After climbing the North Ridge of Mt. Baker last spring and spending the majority of the approach and climb with my skis on my back, I realized that I needed a more beefy winter pack that would carry my skis and weight better than my Mountain Hardware Summit Rocket 40. I looked at packs from Cold Cold World, Cilo Gear, and others. The Hyperlite Mountain Gear Ice Pack caught my eye because it was so light and half the price of similar others. I ended up choosing the 4400 ice pack (70L, largest volume offered for this model) because there was not much weight penalty (6oz over the 40L) and with an upcoming Waddington trip, I wanted something that could carry extra volume should the need arise.
The pack is made of a Dyneema (formerly called Cuben Fiber, name changed) polyester hybrid. It appears this hybrid is woven poly on with non-woven dyneema (Cuben Fiber) laminated to the back. All the seams are taped and although it isn’t advertised as water proof, I don’t see any reason why it wouldn’t be. The bottom is doubled up with the same material. The pack has a super durable strip of Dyneema “Hardline” on the outside for crampons.
Crampon and Ice Ax/tool Attachment
I thought the heavy duty bungee cord (complete with large metal hooks) that secures crampons on the back would be the first thing I’d cut off and replace with something lighter, but it turns out that it’s so simple and functional, I decided to keep it. Ice tools are attached via a sleeve and buckle on the bottom and shock cord and toggle on the top. The upper shock cords are extra-long and can be used to secure a helmet by clipping them together with a spare biner, or attaching a mitten hook.
Side Straps, Ski Attachment, Y Strap
HMG sells a ski option which features reinforced side panels and a ski holster. It’s $100 extra for this feature and honestly it seems unnecessary as the standard configuration is adequate for ‘A frame’ ski carry. The top of the pack has a unique ‘Y’ strap that is handy for securing things to the top of the pack, especially rope.
Shoulder and Hip Straps
It could be just me, but the haul loop seemed too light for a pack this size. I backed it up with a piece of cord in case I needed to haul or clip off the pack. The shoulder straps are padded and comfortable for an ultra-light pack. They also feature the whistle/chest buckle combo. The hip belt is wide, moderately padded, and removable. As with most packs, this one came with about three feet too much strap. I cut all but four inches off of one side and doubled it over and sewed it so it is fixed. The other side I trimmed to allow a reasonable amount of adjustment.

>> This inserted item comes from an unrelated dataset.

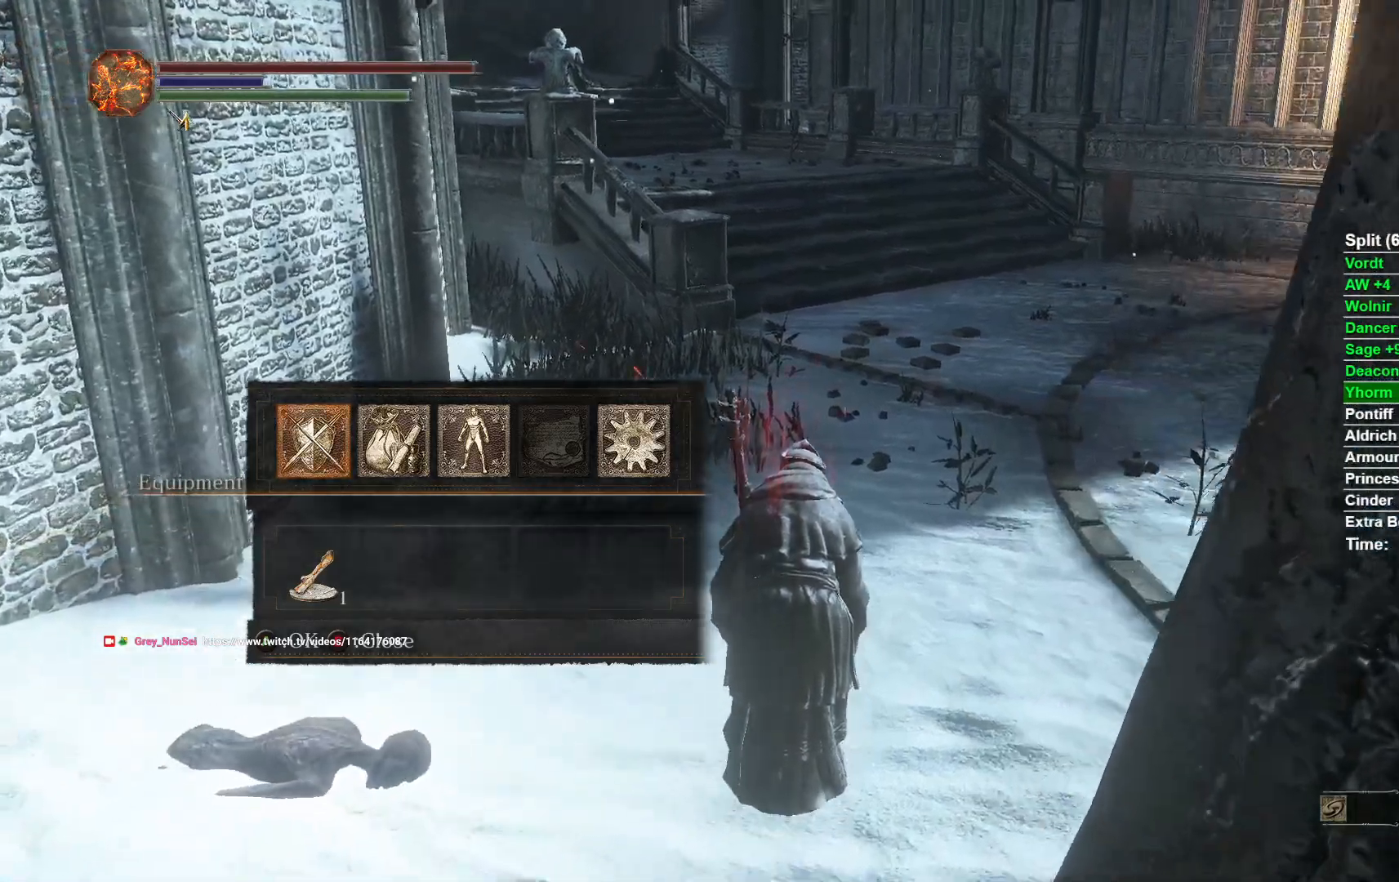
{"buttons": [], "left_stick": "up", "right_stick": "center", "events": []}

It comes standard with a gear loop and two ice clip holders on either side. For $10 extra, you can get zippered pockets instead of gear loops. On the Wapta traverse, I really appreciated the gear loops on the hip belt because for much of the time, we had our packs and harnesses on. The gear loops allowed me to get gear off my harness so the hip belt would sit flat on my hips.

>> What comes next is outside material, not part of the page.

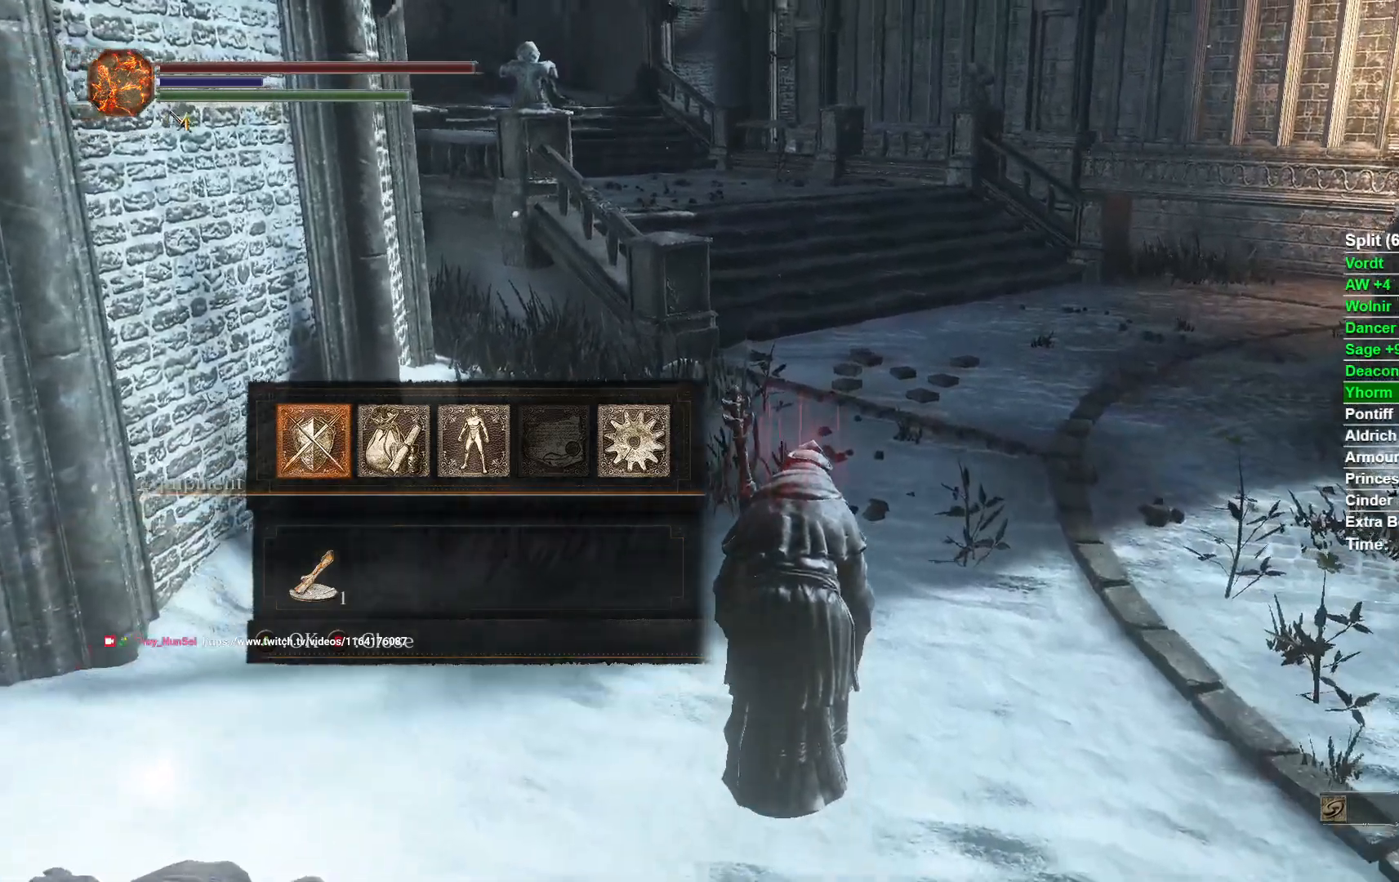
{"buttons": [], "left_stick": "up", "right_stick": "center", "events": []}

The interior is accessed by a roll top closure, which helps make the bag weather proof. The interior has one quart sized zippered pocket. Behind the zippered pocked is two removable aluminum stays and behind that is the foam back pad and frame sheet. My biggest complaint about the pack is that this foam pad and frame sheet are sewn in. I suspect this was done because it was easier to seam seal, but the flaw with this logic is if water did penetrate the pad compartment, it would be very, very difficult to dry out. I really like the option of being able to remove the back pad and replace it with my thin folded evazote bivy pad so I made the painful decision to cut open the back pad compartment. To keep the frame sheet tied in to the aluminum stays for load distribution, I sewed Velcro between the two stays and a strip on the back of the pocket. When the pocket is folded down it forms a ‘lid’ and locks everything together.
One other note, is that this pack does not have a hydration hole. You could always cut one in but it would somewhat negate the extreme weather-proof properties of this pack. You can still use hydration bladders if the pack isn’t too full by running the hose out the top and folding the lid over.
The Hyperlite Mountain Ice Pack is specialized ultralight climbing pack that lacks the bells and whistles of main stream packs. But bells and whistles add up and many of them are under utilized. The design is well thought out and tailored to long, cold approaches. However, that doesn’t mean it can only be used for such endeavors. This pack is very similar to Hyperlite’s Porter, Southwest, and Windrider models, which are designed for ultralight packrafting and through hiking. The Ice Pack would also excel with these uses making it a true multiuse pack. I’ve been very impressed by this pack and found it to be nearly perfect for the climbing and approaches I do in the Cascades.